There are a number of key ingredients to MERLOT’s slipstreaming success.
1. Leadership and management provided by the California State University System
2. Financial and human resource development through partnerships.
a. University partner institutions (15 state systems and 6 campuses) contribute cash to support operations and support faculty on editorial boards.
b. Publishers (O’Reilly Media) contribute cash to support editorial boards and co-marketing of blending free and fee-based materials
3. Collection building through federation of digital libraries a. GLOBE (Global Learning Object Brokered Exchange) is a federation of Australia’s EdNA online, European Union’s ARIADNE, Japan’s NIME-GLAD, and Canada’s CLOE.
b. Federated search partnerships have been/are being developed with a number of discipline-based professional organizations (AAPT, UNC, JCE, CAUSE, HEAL, etc)
c. Partnerships with professional societies for collection development and management are created within MERLOT (ATHE)
4. Developing multiple distribution channels
a. MERLOT has or is building MERLOT search services with all the major LMS vendors (Blackboard, WebCT, Desire2Learn, Angel) and open source projects (Moodle). Sakai is planned as well.
b. MERLOT RSS feeds (over 450 registered applications)

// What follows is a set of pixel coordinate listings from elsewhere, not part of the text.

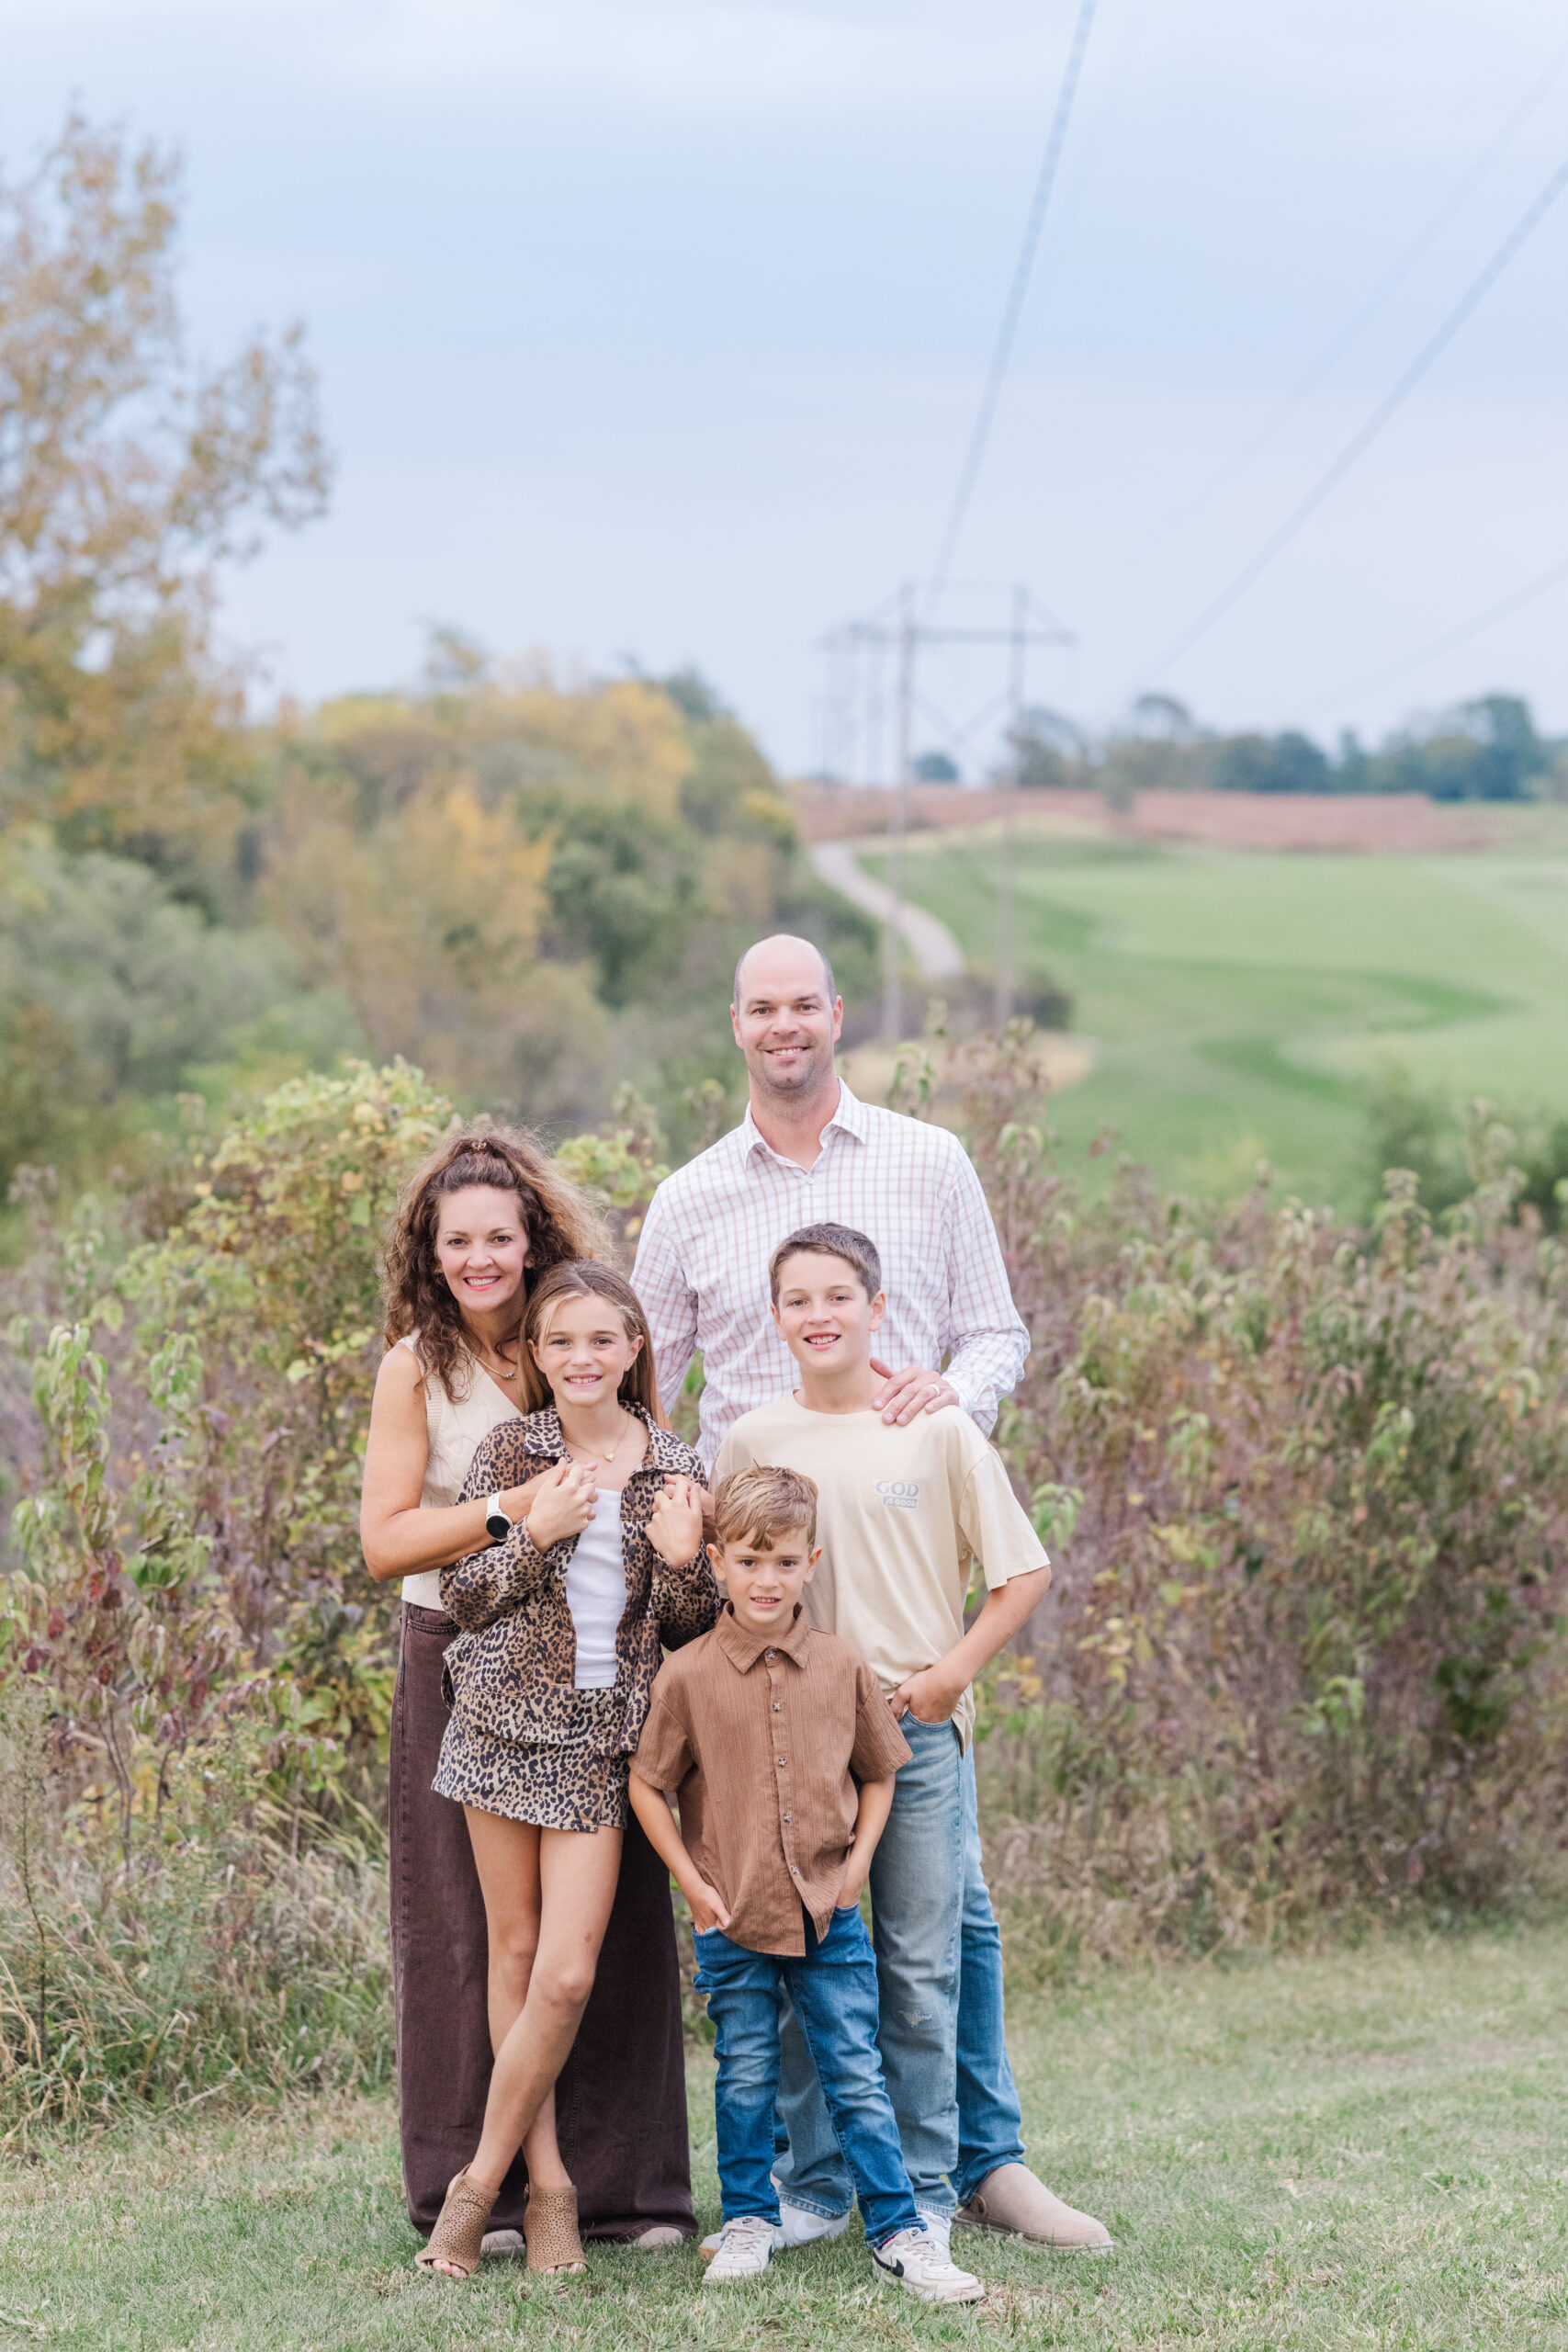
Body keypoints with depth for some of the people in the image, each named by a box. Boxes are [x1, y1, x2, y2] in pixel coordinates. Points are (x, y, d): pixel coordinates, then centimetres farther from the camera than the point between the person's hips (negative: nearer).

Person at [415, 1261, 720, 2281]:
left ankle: (483, 2180, 4)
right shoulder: (512, 1453, 2)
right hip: (506, 1719, 0)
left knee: (569, 1972, -8)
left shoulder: (676, 1468, 5)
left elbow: (693, 1628, 9)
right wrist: (534, 1532, -16)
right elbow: (462, 1595, -1)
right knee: (516, 1952, 3)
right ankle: (548, 2182, 12)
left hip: (604, 1735, 0)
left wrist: (681, 1560, -11)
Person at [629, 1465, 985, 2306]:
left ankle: (898, 2233, 8)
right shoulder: (687, 1676, -5)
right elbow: (647, 1786, 2)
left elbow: (879, 1773, 12)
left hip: (830, 1913, 1)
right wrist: (692, 1882, -3)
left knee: (856, 2077, 3)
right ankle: (748, 2222, 23)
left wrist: (858, 1861, 0)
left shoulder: (841, 1668, 1)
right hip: (732, 1918, -1)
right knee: (745, 2077, 9)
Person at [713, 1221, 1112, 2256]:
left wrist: (951, 1673, -6)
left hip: (919, 1728, -1)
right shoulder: (754, 1441, 4)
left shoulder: (937, 1430, -1)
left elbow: (1024, 1572, 2)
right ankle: (815, 2187, 14)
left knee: (926, 1964, 2)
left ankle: (928, 2188, 12)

5. Continuously develop user services to improve value to users and partners
a. NSF grants and subcontracts are used to develop peer review services, collaboration services, reusability guidelines, and services for adjunct faculty.
6. Technology implementation through corporate and non-profit organization partnerships
a. Macromedia provides licenses for Contribute, Captivate, and Breeze for MERLOT’s portal
development and professional development programs. MERLOT provides visible case study and guidelines for effective application of technologies
b. Sun Microsystems provides funds and marketing (Sun News Today) to advocate the growing use of technologies
c. New Media Consortium’s development of the Pachyderm authoring tool to be marketed to faculty authoring community.
In conclusion, MERLOT is an open education resource and community that is designed to be leveraged by the world and through the worlds’ participation, become a greater benefit for education throughout the world.